[QUOTED PASSAGE — start]
What are some of the interesting projects that you are working on right now?

Most recently, eGov is contributing to the ‘Make in India, Make for the World’ movement as its DIVOC solution is now being used by Sri Lanka, Philippines, Indonesia, Jamaica and Ethiopia to roll out large-scale vaccination programs. In addition, we are working with UN bodies to jointly develop strategies for wider usage of Digital Public Infrastructure like DIGIT in African countries.

In May this year, we started a partnership with the Kerala Government to build a single platform for all the 600-plus citizen services across all the departments. The Kerala Government will leverage the components of eGov’s DIGIT platform, reuse and repurpose them for their platform. This will be the first-of-its-kind single platform in India. 

We are also doing some exciting work in the area of impact consulting and policy making. We are providing consulting support to the Piramal Foundation to design solutions on DIGIT that help them run large programs on the ground. In addition, we are advising the Andhra Pradesh government on the design of DBT systems that are efficient and ensure privacy and security of data. 

We have recently initiated our Sanitation mission with the objective of clean and healthy habitats across India. The DIGIT sanitation platform has gone live in Odisha; in the first phase, the focus is to manage septage from septic tanks in a safe manner. The platform connects the citizen, local governments, septage truck operators and the treatment plants, and tracks the movement of septage from collection to disposal.

You have extensive experience both in corporate and entrepreneurial roles. What have you enjoyed doing more and why?

I have enjoyed being an entrepreneur. I think failing and learning are inherent to being an entrepreneur. I love that path of learning and growing. In a corporate enterprise, there are safety nets – both in terms of process and people, that isolated me from the real cutting-edge decision making. As a result, I made very few mistakes. In the first 15 days of my entrepreneurial journey, I made more mistakes than I did in 15 years of my corporate life; including buying totally useless pieces of hardware that used half of our capital. The constant need to take risks, make decisions and do it all at speed, changed my wiring as a person. It is exhilarating to have an opportunity to learn and test yourself every day. The other thing I love about being an entrepreneur is the fact that the buck really stops at you. So many people, from employees to investors, are counting on you. It motivates me every single day and gets me out of bed with a purpose.
[QUOTED PASSAGE — finish]
ACTIONS TO TAKE »
(1) Reproduce the stretch of the eGov interview from "We are also" through "collection to disposal.".
(2) Please list every country that the eGov interview names as using the DIVOC solution.
You won't need the lines that follow for this work.
[MATERIAL SHOWN — start]
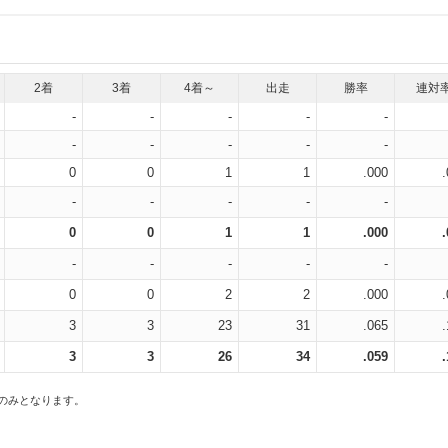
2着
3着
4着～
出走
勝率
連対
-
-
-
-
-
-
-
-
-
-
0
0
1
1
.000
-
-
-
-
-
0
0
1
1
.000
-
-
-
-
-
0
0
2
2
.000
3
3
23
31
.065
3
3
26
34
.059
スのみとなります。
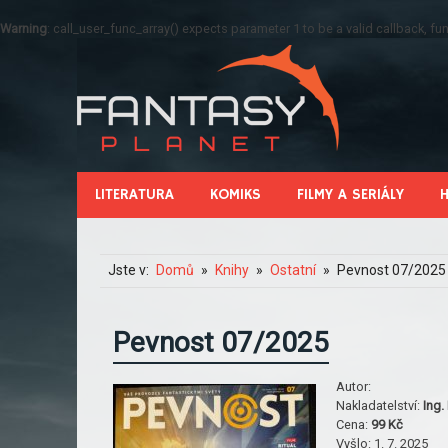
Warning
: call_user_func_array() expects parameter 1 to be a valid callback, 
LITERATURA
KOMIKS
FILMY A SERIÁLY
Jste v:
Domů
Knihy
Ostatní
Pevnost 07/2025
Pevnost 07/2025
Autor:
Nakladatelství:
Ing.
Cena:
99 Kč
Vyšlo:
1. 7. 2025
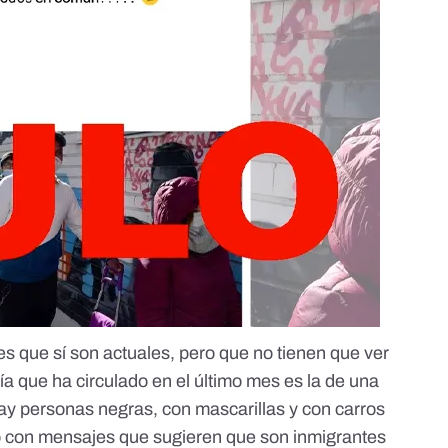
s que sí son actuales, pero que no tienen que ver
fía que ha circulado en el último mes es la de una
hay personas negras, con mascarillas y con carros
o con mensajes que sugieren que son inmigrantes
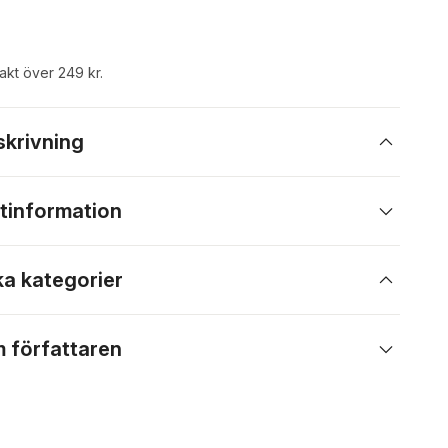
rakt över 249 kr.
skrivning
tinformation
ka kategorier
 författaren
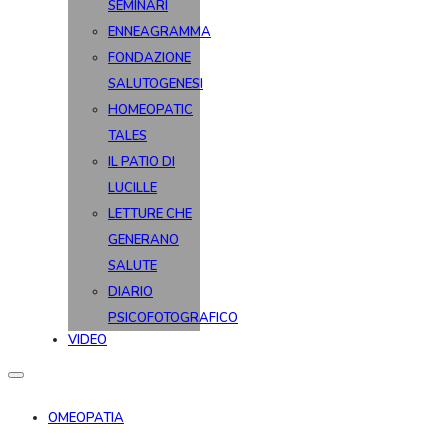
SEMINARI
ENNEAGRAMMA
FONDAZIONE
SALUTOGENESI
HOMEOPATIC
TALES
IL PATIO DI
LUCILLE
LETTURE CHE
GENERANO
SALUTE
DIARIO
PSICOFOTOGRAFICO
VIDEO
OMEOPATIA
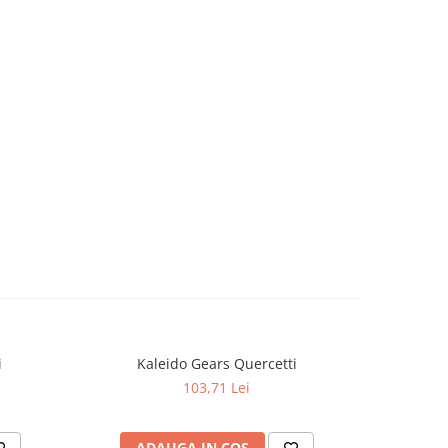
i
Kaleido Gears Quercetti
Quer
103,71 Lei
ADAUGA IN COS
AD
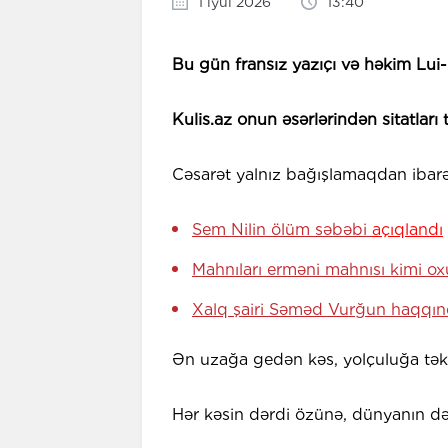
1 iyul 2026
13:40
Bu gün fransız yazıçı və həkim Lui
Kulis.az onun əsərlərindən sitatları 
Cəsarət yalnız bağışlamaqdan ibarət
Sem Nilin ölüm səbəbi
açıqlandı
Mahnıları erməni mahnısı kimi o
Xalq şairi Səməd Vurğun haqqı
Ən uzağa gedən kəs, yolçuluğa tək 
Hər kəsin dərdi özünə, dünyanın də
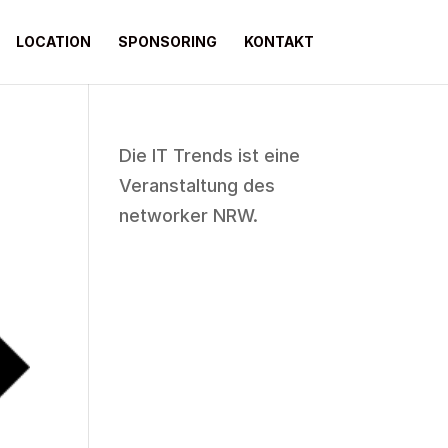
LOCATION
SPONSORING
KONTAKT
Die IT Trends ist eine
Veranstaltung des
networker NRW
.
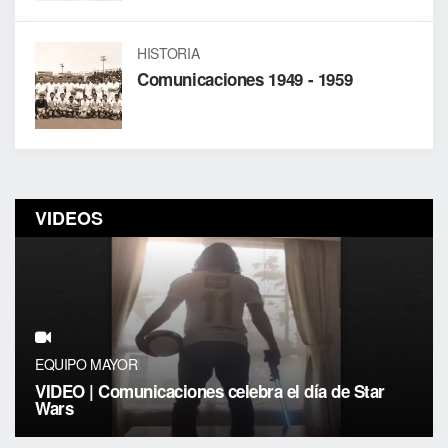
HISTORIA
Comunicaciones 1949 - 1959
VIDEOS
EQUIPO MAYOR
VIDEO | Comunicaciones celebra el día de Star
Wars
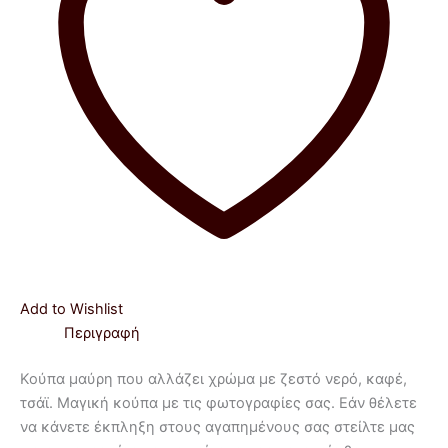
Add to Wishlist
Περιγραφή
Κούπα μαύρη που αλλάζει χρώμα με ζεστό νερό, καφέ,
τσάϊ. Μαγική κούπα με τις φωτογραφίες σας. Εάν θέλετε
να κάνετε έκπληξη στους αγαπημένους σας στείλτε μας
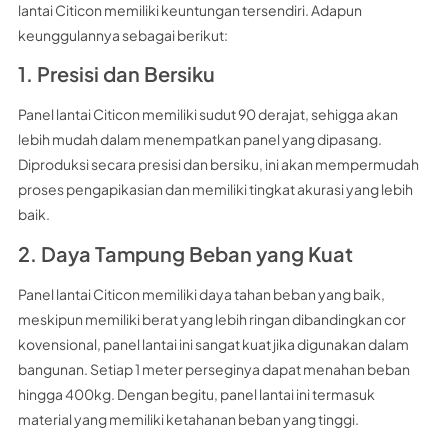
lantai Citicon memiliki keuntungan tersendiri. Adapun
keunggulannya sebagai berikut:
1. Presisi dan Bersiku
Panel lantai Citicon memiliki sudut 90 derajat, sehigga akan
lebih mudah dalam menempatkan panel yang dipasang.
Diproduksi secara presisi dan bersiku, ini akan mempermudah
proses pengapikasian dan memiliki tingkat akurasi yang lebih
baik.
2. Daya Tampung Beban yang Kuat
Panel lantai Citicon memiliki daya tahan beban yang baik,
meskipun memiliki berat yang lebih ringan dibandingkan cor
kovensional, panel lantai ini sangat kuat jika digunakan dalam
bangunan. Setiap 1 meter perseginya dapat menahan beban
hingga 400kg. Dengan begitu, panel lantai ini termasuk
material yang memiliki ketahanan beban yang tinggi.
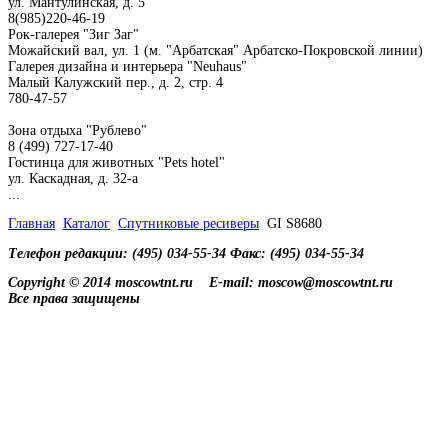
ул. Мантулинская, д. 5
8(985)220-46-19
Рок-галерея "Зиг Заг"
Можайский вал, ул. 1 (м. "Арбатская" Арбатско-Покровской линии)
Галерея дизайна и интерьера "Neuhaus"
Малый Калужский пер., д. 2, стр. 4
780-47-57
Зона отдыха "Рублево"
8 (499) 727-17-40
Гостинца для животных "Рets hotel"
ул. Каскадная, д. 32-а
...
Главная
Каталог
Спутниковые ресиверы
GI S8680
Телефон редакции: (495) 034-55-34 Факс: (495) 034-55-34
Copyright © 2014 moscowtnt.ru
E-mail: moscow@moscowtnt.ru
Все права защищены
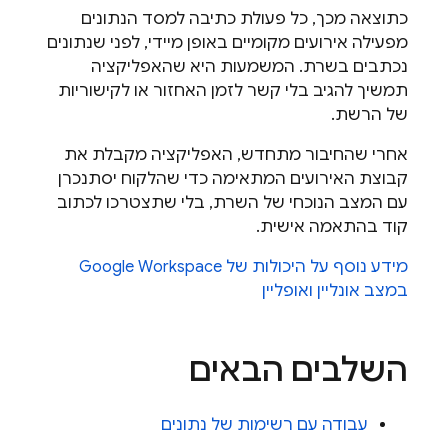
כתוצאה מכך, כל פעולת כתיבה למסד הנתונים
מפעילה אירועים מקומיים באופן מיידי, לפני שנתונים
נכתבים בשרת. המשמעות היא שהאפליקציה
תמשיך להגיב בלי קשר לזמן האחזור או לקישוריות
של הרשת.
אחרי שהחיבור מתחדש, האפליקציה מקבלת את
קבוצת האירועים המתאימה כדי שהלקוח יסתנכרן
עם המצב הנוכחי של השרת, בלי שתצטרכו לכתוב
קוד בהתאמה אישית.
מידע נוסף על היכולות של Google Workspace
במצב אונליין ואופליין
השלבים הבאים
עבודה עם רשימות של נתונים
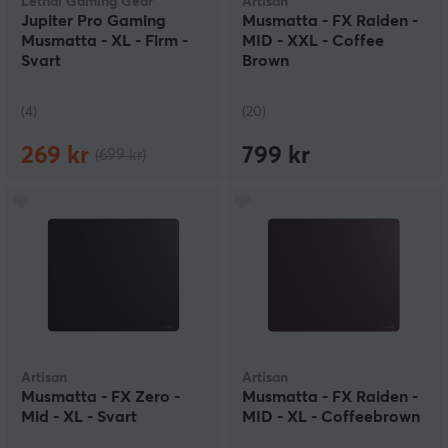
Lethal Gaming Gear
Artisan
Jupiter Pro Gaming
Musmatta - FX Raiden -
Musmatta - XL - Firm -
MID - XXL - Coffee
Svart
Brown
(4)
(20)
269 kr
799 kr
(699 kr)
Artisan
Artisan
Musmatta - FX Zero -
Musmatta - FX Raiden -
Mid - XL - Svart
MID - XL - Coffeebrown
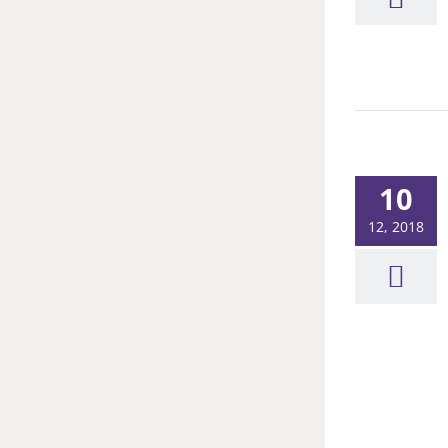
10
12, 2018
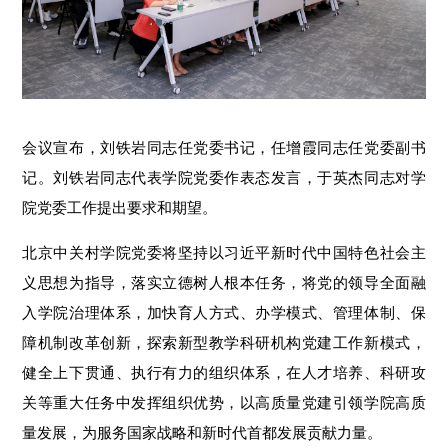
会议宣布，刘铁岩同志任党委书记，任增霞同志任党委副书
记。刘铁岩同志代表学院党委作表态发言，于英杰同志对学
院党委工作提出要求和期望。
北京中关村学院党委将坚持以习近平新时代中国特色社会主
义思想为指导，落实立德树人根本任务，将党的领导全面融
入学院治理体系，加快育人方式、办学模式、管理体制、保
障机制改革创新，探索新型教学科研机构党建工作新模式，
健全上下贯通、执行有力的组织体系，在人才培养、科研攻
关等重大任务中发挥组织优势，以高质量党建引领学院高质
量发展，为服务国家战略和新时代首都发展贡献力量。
[MATERIAL SHOWN — finish]
OUTPUTS BY TASK »
(1)
We are also doing some exciting work in the area of impact consulting and policy making. We are providing consulting support to the Piramal Foundation to design solutions on DIGIT that help them run large programs on the ground. In addition, we are advising the Andhra Pradesh government on the design of DBT systems that are efficient and ensure privacy and security of data. 

We have recently initiated our Sanitation mission with the objective of clean and healthy habitats across India. The DIGIT sanitation platform has gone live in Odisha; in the first phase, the focus is to manage septage from septic tanks in a safe manner. The platform connects the citizen, local governments, septage truck operators and the treatment plants, and tracks the movement of septage from collection to disposal.

(2) Sri Lanka, Philippines, Indonesia, Jamaica, Ethiopia